[[ Exercise inputs, beginning ]]

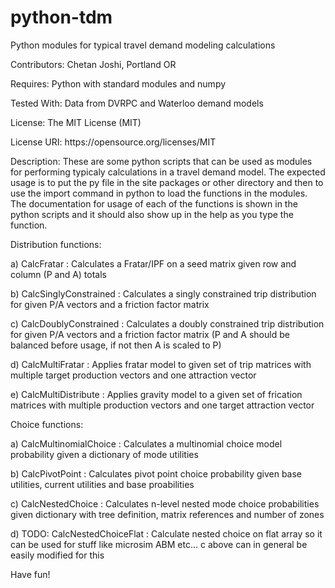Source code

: # python-tdm
Python modules for typical travel demand modeling calculations
<p class=MsoNormal>Contributors: Chetan Joshi, Portland OR</p>

<p class=MsoNormal>Requires: Python with standard modules and numpy</p>

<p class=MsoNormal>Tested With: Data from DVRPC and Waterloo demand models</p>

<p class=MsoNormal>License: The MIT License (MIT)</p>

<p class=MsoNormal>License URI: https://opensource.org/licenses/MIT</p>

<p class=MsoNormal>Description: These are some python scripts that can be used
as modules for performing typicaly calculations in a travel demand model. The
expected usage is to put the py file in the site packages or other directory
and then to use the import command in python to load the functions in the
modules. The documentation for usage of each of the functions is shown in the
python scripts and it should also show up in the help as you type the function.</p>

<p class=MsoNormal>Distribution functions:</p>

<p class=MsoNormal>a) CalcFratar : Calculates a Fratar/IPF on a seed matrix
given row and column (P and A) totals</p>

<p class=MsoNormal>b) CalcSinglyConstrained : Calculates a singly constrained
trip distribution for given P/A vectors and a friction factor matrix</p>

<p class=MsoNormal>c) CalcDoublyConstrained : Calculates a doubly constrained
trip distribution for given P/A vectors and a friction factor matrix (P and A
should be balanced before usage, if not then A is scaled to P)</p>

<p class=MsoNormal>d) CalcMultiFratar : Applies fratar model to given set of
trip matrices with multiple target production vectors and one attraction vector</p>

<p class=MsoNormal>e) CalcMultiDistribute : Applies gravity model to a given
set of frication matrices with multiple production vectors and one target
attraction vector</p>

<p class=MsoNormal>Choice functions:</p>

<p class=MsoNormal>a) CalcMultinomialChoice : Calculates a multinomial choice
model probability given a dictionary of mode utilities </p>

<p class=MsoNormal>b) CalcPivotPoint : Calculates pivot point choice
probability given base utilities, current utilities and base proabilities</p>

<p class=MsoNormal>c) CalcNestedChoice : Calculates n-level nested mode choice
probabilities given dictionary with tree definition, matrix references and
number of zones</p>

<p class=MsoNormal>d) TODO: CalcNestedChoiceFlat : Calculate nested choice on
flat array so it can be used for stuff like microsim ABM etc... c above can in
general be easily modified for this</p>

<p class=MsoNormal>Have fun!</p>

[[ Exercise inputs, end ]]

> The problem:
Print the source text of the item above line for line, with no changes. Leave the picture out of your answer.

> Solution to the problem:
Source code

: # python-tdm
Python modules for typical travel demand modeling calculations
<p class=MsoNormal>Contributors: Chetan Joshi, Portland OR</p>

<p class=MsoNormal>Requires: Python with standard modules and numpy</p>

<p class=MsoNormal>Tested With: Data from DVRPC and Waterloo demand models</p>

<p class=MsoNormal>License: The MIT License (MIT)</p>

<p class=MsoNormal>License URI: https://opensource.org/licenses/MIT</p>

<p class=MsoNormal>Description: These are some python scripts that can be used
as modules for performing typicaly calculations in a travel demand model. The
expected usage is to put the py file in the site packages or other directory
and then to use the import command in python to load the functions in the
modules. The documentation for usage of each of the functions is shown in the
python scripts and it should also show up in the help as you type the function.</p>

<p class=MsoNormal>Distribution functions:</p>

<p class=MsoNormal>a) CalcFratar : Calculates a Fratar/IPF on a seed matrix
given row and column (P and A) totals</p>

<p class=MsoNormal>b) CalcSinglyConstrained : Calculates a singly constrained
trip distribution for given P/A vectors and a friction factor matrix</p>

<p class=MsoNormal>c) CalcDoublyConstrained : Calculates a doubly constrained
trip distribution for given P/A vectors and a friction factor matrix (P and A
should be balanced before usage, if not then A is scaled to P)</p>

<p class=MsoNormal>d) CalcMultiFratar : Applies fratar model to given set of
trip matrices with multiple target production vectors and one attraction vector</p>

<p class=MsoNormal>e) CalcMultiDistribute : Applies gravity model to a given
set of frication matrices with multiple production vectors and one target
attraction vector</p>

<p class=MsoNormal>Choice functions:</p>

<p class=MsoNormal>a) CalcMultinomialChoice : Calculates a multinomial choice
model probability given a dictionary of mode utilities </p>

<p class=MsoNormal>b) CalcPivotPoint : Calculates pivot point choice
probability given base utilities, current utilities and base proabilities</p>

<p class=MsoNormal>c) CalcNestedChoice : Calculates n-level nested mode choice
probabilities given dictionary with tree definition, matrix references and
number of zones</p>

<p class=MsoNormal>d) TODO: CalcNestedChoiceFlat : Calculate nested choice on
flat array so it can be used for stuff like microsim ABM etc... c above can in
general be easily modified for this</p>

<p class=MsoNormal>Have fun!</p>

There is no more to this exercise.